Selecting the right home

Frederick suggested that when choosing a place to live, Frederick recommends that you consider what you will need in your own space.

He said that one of the most sad things that I see is people who love their homes and their neighborhoods but have a fatal flaw that will force them to leave.

Also, see: Where is the best place to retire? MarketWatch's new tool alerts you to climate risks and helps you find your ideal spot.

You have to be firm when you are considering a home. Frederick did this.

He said that we did some landscaping work in front of his Austin home. Our landscape architect was convinced that a walkway could be built with no stairs and that it would still look attractive. He was not convinced. There was some education.

Savage said: Part of it is thinking about the environment that will make your happy. Because you might have difficulty with stairs as you get older, you don't want to live in a three-story home with your bedroom on top.

She added, "Don't ever believe you will find the perfect spot." Don't move if you are in the perfect spot.

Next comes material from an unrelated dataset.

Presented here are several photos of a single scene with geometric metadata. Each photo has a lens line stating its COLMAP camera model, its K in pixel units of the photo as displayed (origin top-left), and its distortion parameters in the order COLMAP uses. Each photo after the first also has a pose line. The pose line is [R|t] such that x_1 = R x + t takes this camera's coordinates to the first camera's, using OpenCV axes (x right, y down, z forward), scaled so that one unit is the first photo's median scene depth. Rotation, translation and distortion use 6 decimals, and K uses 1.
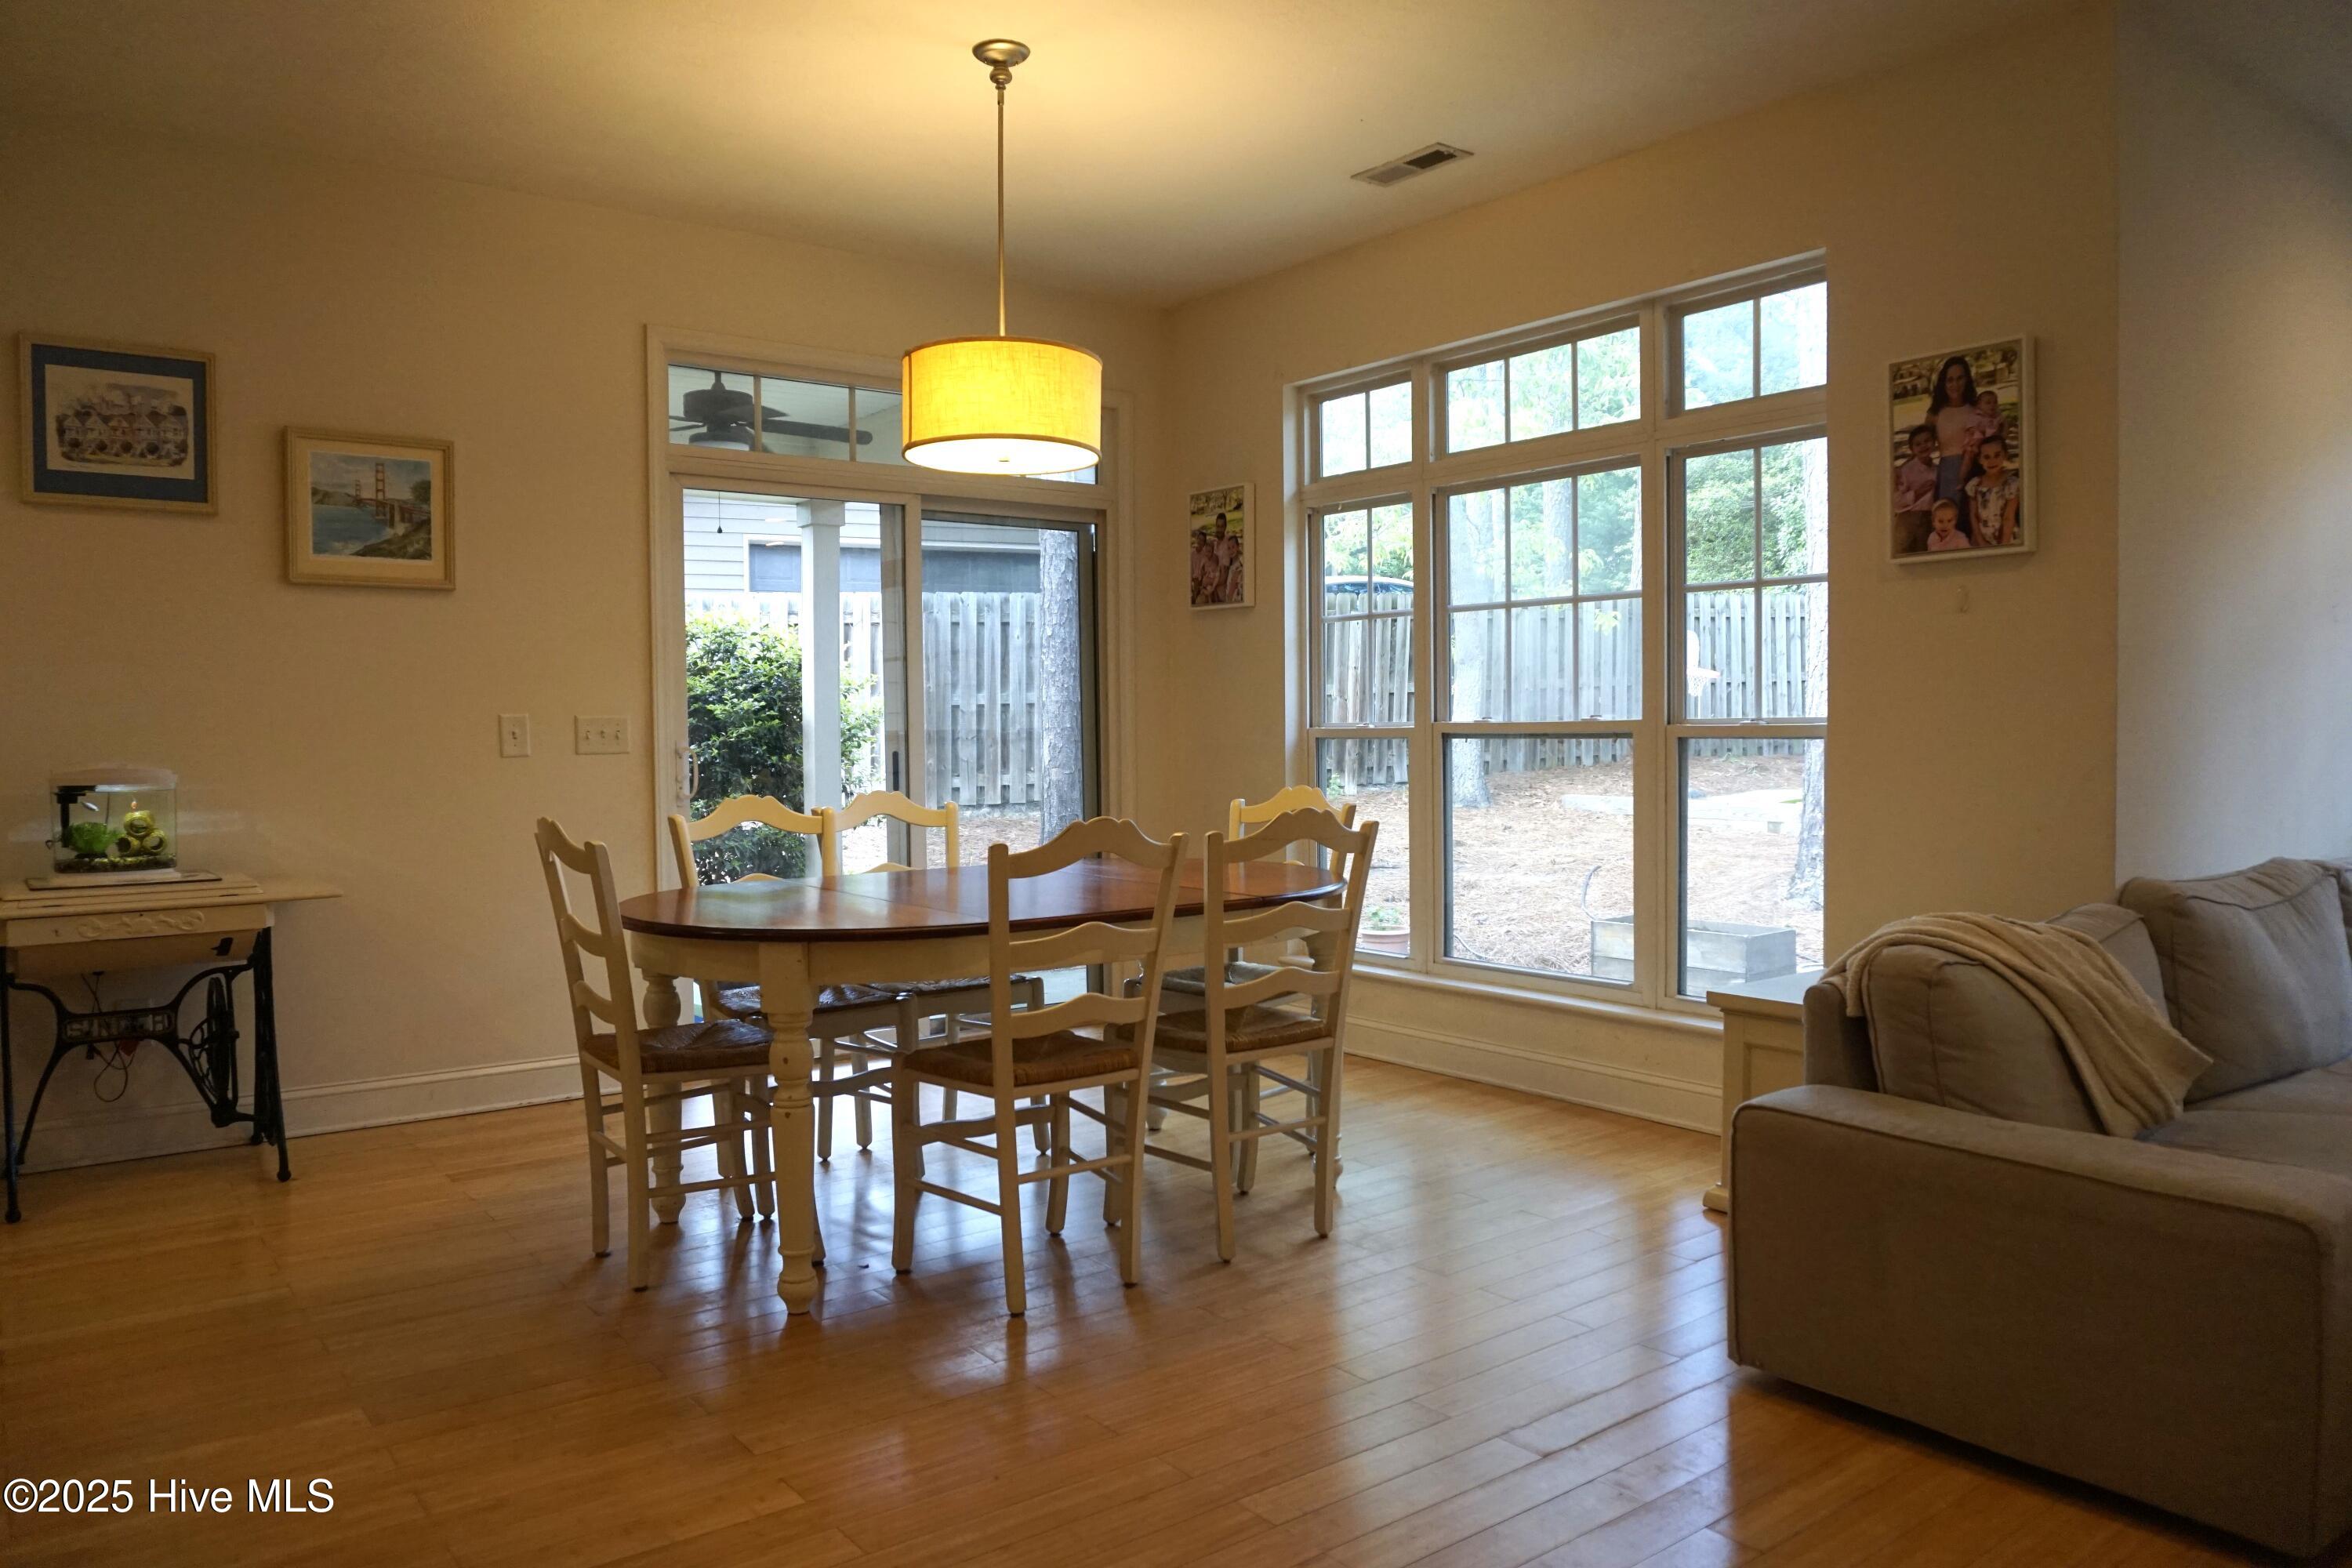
lens RADIAL K [[1639.7, 0, 1163.0], [0, 1639.7, 766.9], [0, 0, 1]] dist [-0.037057, 0.006644]
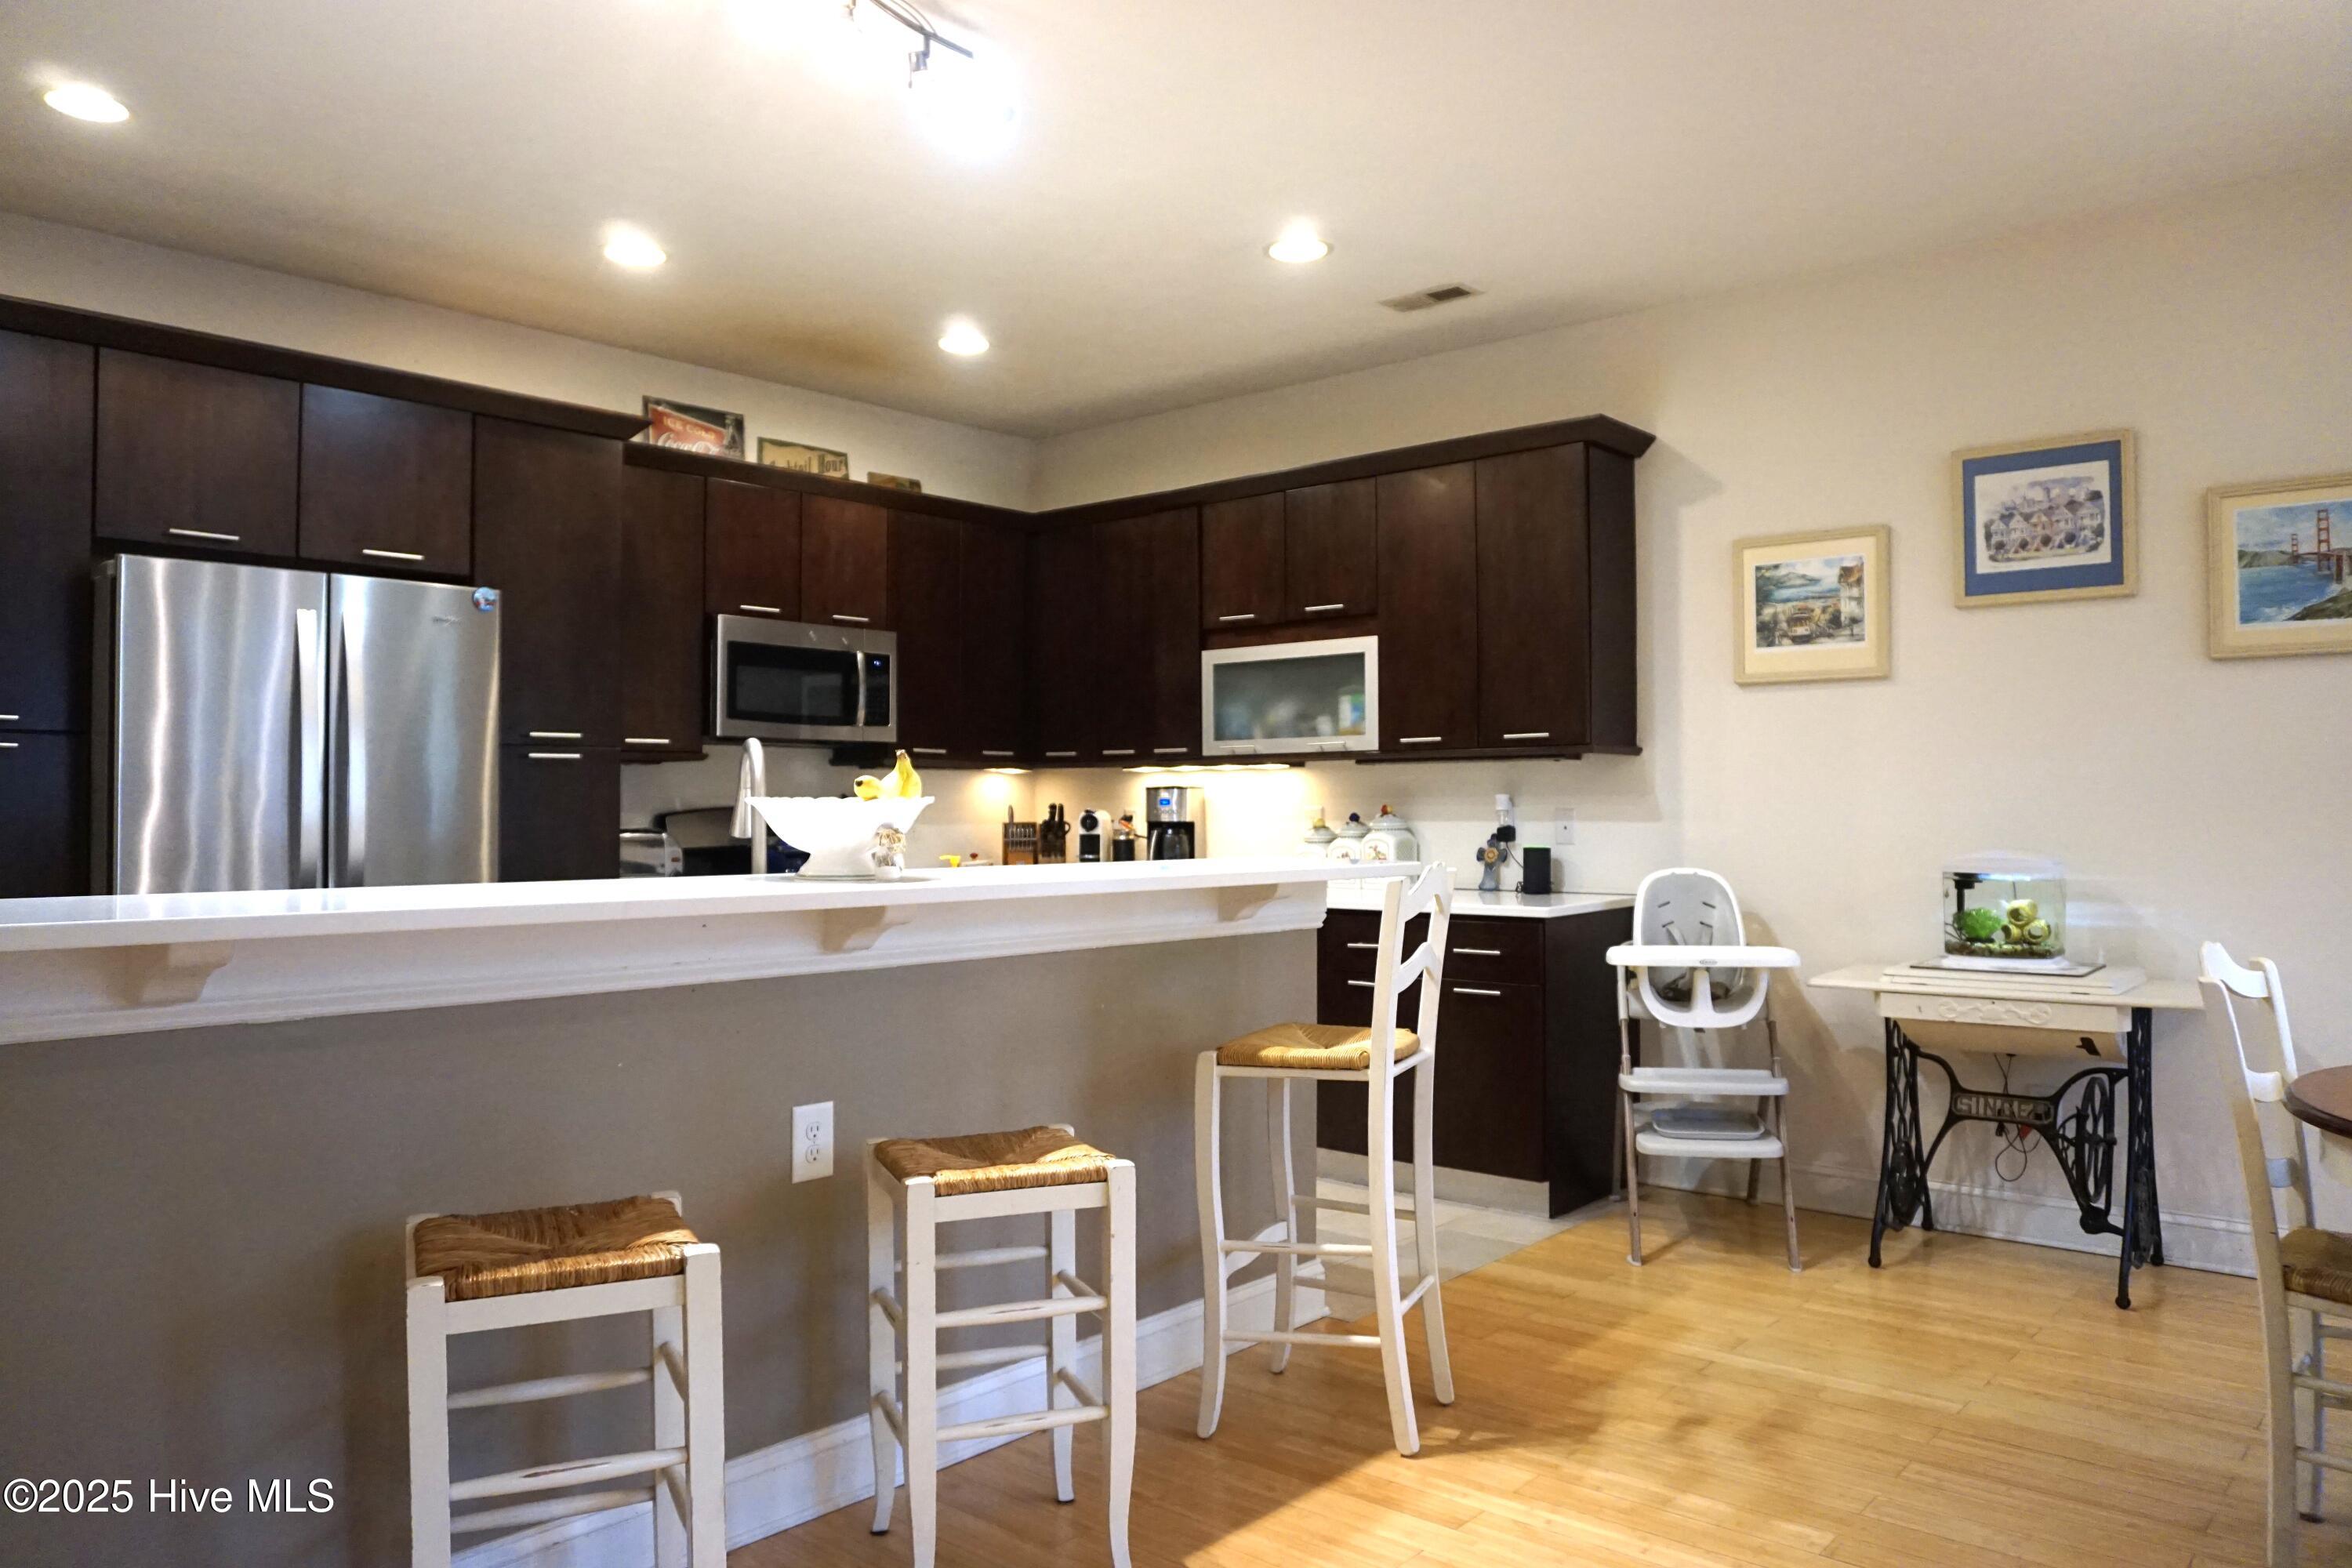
lens RADIAL K [[1639.7, 0, 1223.0], [0, 1639.7, 766.7], [0, 0, 1]] dist [-0.037057, 0.006644]
pose [[0.212793, -0.018808, -0.976916, 0.246163], [-0.022877, 0.999445, -0.024225, -0.019045], [0.976829, 0.027504, 0.212245, 0.280635]]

Richard Eisenberg, the Senior Web Editor for Next Avenue's Money & Security channel and Work & Purpose channel and Managing Editor of the site is his title. He is the author of How to Avoid Mid-Life Financial Crisis. He has also been a personal finance editor for Money, Yahoo, Good Housekeeping and CBS Moneywatch.

This article was reprinted with permission from, Inc. 2021 Twin Cities Public Television, Inc.